Il a annoncé que CMA CGM investit aussi directement dans les infrastructures du port : six cavaliers hybrides ont déjà été livrés, et un nouveau parc pour conteneurs frigorifiques (reefer) sera bientôt mis en service, avec une installation énergétique reposant sur le photovoltaïque. Ces aménagements, réalisés en lien étroit avec les services du GPMLM, représentent un investissement estimé à 30 millions d’euros.
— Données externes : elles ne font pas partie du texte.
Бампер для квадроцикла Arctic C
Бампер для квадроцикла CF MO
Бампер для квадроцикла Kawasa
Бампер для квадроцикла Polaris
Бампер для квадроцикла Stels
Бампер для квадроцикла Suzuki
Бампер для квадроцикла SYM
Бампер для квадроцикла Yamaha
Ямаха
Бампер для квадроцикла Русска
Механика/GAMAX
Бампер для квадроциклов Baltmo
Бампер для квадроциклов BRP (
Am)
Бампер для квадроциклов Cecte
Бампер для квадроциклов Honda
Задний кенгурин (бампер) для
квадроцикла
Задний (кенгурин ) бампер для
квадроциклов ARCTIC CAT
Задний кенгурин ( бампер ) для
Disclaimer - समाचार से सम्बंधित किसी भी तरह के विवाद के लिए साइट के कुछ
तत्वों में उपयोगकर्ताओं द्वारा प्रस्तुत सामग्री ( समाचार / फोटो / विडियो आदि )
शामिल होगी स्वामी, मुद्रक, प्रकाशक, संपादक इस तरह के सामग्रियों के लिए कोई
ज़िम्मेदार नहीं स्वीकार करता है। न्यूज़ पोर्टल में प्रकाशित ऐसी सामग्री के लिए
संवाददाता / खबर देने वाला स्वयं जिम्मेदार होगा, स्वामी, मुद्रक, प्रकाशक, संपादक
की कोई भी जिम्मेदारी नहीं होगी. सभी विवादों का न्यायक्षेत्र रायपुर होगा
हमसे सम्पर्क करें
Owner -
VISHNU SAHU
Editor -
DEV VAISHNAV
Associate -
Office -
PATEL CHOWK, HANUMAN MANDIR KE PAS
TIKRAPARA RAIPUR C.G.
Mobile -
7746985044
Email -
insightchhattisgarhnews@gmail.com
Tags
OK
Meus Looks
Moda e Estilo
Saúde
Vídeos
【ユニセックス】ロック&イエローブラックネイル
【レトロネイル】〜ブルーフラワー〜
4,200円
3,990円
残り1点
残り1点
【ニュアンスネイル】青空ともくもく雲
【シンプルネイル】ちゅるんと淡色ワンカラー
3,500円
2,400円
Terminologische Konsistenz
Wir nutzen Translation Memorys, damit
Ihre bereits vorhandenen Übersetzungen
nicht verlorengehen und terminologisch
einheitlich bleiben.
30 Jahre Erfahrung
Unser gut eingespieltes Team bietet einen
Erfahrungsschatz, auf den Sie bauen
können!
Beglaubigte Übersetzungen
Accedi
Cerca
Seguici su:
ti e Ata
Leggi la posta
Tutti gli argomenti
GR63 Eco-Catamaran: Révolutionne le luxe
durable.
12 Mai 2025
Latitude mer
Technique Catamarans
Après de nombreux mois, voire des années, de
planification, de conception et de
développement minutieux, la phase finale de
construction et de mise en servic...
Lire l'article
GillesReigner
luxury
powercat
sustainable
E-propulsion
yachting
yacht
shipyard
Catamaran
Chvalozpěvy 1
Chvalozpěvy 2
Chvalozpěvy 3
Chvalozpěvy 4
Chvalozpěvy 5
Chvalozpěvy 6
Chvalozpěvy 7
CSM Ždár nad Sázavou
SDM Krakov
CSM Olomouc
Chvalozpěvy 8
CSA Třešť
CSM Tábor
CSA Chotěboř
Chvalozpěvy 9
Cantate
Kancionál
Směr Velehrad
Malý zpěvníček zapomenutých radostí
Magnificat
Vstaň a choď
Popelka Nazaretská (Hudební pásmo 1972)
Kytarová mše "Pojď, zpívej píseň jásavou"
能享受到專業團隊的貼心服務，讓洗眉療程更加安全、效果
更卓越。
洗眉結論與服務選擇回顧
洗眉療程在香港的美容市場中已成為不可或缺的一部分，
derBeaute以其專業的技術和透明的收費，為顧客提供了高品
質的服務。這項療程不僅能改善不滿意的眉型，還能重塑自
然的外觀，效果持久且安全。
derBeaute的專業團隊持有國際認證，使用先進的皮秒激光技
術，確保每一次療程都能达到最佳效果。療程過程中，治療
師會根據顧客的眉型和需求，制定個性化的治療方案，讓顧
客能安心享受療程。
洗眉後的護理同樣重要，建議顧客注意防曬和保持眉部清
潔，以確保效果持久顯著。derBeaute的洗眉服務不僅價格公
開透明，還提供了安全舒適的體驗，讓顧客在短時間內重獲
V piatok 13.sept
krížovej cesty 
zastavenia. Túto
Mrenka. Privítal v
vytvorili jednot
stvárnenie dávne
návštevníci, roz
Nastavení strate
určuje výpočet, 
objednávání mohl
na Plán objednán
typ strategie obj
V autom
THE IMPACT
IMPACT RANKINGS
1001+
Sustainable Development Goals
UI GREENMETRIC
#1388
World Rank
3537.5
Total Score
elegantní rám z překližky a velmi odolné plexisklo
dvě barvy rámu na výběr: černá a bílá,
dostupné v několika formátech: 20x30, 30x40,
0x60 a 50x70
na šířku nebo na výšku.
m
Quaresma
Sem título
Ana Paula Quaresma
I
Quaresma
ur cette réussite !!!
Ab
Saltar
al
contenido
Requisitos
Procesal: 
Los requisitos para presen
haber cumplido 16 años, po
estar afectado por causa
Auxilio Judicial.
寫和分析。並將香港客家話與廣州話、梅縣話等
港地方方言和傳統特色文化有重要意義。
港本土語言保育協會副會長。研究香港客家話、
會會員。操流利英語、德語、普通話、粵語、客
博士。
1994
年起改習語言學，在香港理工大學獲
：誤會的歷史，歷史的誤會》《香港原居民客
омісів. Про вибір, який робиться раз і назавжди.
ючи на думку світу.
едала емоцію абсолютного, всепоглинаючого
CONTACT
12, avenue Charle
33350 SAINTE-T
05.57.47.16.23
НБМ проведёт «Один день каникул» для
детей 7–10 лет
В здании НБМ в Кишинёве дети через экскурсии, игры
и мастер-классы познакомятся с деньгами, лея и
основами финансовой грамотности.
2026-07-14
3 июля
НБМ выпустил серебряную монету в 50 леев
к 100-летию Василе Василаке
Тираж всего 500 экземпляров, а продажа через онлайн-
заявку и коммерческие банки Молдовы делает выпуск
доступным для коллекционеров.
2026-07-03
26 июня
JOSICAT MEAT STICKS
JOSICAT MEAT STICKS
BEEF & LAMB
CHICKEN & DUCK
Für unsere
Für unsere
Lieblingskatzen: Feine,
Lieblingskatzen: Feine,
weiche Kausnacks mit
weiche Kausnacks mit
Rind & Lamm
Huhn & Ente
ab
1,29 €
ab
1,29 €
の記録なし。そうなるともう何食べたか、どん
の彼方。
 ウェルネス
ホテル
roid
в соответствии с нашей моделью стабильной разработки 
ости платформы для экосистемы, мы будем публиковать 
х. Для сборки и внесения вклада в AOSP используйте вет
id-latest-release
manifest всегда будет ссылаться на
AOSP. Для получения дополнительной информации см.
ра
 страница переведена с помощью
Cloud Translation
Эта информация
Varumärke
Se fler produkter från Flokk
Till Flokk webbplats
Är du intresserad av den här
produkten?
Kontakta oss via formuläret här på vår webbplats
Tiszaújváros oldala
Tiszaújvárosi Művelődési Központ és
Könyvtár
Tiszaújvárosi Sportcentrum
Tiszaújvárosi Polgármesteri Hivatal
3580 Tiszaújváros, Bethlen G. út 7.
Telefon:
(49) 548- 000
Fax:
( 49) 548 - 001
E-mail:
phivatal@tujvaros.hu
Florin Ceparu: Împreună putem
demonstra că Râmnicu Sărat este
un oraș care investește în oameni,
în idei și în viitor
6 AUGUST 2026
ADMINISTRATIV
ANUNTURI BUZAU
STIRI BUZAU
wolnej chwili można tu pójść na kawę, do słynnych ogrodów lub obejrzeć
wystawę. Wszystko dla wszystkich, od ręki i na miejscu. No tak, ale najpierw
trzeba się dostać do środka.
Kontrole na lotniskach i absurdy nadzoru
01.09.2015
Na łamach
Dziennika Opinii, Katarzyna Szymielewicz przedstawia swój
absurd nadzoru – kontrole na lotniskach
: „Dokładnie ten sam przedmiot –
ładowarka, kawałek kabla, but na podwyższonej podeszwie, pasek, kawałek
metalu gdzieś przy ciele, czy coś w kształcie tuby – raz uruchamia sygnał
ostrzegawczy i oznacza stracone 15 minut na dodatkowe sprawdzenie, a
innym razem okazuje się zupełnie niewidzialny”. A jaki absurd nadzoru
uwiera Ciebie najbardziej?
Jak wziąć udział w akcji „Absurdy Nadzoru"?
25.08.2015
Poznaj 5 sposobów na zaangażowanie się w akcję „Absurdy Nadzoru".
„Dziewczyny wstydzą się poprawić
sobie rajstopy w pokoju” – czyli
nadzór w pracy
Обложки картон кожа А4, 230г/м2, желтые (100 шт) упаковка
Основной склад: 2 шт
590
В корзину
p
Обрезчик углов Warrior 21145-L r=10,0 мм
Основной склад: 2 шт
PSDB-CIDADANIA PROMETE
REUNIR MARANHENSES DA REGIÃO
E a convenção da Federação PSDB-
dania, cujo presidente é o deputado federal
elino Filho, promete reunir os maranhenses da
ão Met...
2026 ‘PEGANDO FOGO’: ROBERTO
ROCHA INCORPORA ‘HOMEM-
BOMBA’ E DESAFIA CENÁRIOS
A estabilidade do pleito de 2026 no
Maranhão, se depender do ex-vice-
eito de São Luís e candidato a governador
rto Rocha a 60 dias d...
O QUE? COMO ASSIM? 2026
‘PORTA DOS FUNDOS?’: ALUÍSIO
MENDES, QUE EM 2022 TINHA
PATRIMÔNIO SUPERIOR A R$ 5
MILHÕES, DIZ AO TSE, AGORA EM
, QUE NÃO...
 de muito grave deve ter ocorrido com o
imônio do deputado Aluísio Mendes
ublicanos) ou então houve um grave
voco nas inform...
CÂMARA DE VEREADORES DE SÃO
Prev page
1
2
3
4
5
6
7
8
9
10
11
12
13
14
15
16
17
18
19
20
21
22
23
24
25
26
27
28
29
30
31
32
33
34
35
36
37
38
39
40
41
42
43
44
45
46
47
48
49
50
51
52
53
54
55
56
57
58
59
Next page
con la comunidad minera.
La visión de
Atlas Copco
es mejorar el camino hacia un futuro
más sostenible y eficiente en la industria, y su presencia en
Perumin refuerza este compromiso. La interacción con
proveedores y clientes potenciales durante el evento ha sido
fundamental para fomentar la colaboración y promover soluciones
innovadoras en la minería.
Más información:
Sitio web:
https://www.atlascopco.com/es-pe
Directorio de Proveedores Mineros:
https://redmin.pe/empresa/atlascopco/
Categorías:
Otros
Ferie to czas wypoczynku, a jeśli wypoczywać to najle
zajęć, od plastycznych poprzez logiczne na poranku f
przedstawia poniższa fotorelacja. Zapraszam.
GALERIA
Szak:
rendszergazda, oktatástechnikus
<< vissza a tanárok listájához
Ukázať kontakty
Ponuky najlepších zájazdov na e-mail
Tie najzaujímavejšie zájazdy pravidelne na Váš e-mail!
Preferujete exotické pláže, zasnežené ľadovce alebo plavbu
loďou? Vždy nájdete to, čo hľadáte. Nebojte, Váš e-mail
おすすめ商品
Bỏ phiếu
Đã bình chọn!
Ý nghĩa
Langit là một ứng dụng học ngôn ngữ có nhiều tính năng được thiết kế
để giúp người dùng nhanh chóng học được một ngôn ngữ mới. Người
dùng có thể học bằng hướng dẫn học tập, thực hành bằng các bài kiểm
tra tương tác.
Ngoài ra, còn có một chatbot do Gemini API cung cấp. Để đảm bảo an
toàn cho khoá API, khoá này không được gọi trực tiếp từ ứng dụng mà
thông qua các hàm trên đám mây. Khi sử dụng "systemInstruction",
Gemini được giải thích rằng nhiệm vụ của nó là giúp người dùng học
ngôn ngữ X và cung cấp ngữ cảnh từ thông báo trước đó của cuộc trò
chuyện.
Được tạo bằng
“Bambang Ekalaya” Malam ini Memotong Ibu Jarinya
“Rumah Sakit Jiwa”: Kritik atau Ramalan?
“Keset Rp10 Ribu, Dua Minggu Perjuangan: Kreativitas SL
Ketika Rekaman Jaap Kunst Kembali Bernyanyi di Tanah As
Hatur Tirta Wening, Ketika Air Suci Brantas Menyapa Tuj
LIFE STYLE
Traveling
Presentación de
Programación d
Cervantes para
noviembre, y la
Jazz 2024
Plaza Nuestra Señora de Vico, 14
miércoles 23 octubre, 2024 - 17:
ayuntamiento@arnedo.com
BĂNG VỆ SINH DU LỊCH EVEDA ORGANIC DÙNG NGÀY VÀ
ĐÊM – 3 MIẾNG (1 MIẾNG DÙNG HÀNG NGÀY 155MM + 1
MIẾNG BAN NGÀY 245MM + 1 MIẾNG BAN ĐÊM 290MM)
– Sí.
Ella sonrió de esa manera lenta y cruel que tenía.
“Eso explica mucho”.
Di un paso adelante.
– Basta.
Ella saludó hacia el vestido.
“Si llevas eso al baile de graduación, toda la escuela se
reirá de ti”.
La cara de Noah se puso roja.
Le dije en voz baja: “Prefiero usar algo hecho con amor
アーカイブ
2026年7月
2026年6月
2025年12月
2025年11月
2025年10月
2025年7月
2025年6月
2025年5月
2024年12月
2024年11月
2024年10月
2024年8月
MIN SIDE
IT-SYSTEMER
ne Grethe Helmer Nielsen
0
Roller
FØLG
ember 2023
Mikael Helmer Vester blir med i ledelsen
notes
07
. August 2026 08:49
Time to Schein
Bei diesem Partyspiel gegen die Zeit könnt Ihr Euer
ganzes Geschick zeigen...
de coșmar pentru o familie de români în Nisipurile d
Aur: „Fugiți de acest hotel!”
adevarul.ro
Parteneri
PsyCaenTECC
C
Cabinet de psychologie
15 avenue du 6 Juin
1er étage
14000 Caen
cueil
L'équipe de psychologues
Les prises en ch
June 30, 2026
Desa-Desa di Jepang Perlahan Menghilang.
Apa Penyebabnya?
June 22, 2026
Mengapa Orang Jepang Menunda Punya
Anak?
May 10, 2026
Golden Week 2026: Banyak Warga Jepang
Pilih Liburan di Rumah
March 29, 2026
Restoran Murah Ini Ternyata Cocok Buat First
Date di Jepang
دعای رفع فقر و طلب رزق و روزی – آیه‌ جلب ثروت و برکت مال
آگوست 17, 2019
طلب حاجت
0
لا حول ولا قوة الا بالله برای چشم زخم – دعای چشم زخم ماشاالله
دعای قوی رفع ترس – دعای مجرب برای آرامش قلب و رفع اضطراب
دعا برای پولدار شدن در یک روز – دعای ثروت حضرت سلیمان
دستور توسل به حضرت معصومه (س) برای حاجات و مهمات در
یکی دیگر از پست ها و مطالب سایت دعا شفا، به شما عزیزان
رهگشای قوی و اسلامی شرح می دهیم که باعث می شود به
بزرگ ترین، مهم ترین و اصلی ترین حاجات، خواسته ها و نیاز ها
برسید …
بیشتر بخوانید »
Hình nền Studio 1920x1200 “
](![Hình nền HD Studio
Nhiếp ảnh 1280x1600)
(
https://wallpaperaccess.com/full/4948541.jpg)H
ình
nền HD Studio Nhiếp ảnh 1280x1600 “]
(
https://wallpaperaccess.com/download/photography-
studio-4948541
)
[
Philippe Rech a également souligné que l’ouverture d’un hub de transbordement à Fort-de-France s’inscrit dans une dynamique régionale plus large. Il a évoqué les limites actuelles des ports de Kingston ou de Carthagène, parfois engorgés, et la nécessité de développer de nouvelles plateformes dans la Caraïbe. Il considère que la Martinique peut constituer une alternative sérieuse pour ce type de fonctions logistiques.
Une mémoire transmise, une génération nouvelle mobilisée
L’événement a aussi été l’occasion de revenir sur l’histoire du port et sur l’engagement des équipes passées. Maurice Claude, ancien cadre du port ayant participé à la mise en service des premiers portiques dans les années 1980, a livré un témoignage personnel chargé d’émotion. Il a rappelé que les premières étapes du développement portuaire ont été menées avec des moyens limités et une petite équipe motivée.
Il a insisté sur la responsabilité de la nouvelle génération, qui doit désormais prendre le relais, se former aux nouveaux métiers, et comprendre que le port est un service au bénéfice de l’économie martiniquaise. Pour lui, la qualité de service, la rigueur et l’orientation client sont des principes essentiels pour que les infrastructures soient réellement efficaces.
Le message a été relayé par d’autres anciens, ainsi que par de jeunes techniciens présents à la manœuvre pour cette opération. Certains ont exprimé leur admiration devant les équipements et la complexité des opérations logistiques en cours.
Et après ?
La mise en service des deux portiques est prévue à l’été 2025. Le premier sera opérationnel à la fin juillet, le second courant septembre. Une cérémonie officielle d’inauguration est envisagée pour l’automne. L’ensemble du programme s’étendra encore sur plusieurs mois, avec des travaux supplémentaires sur les quais et les équipements annexes.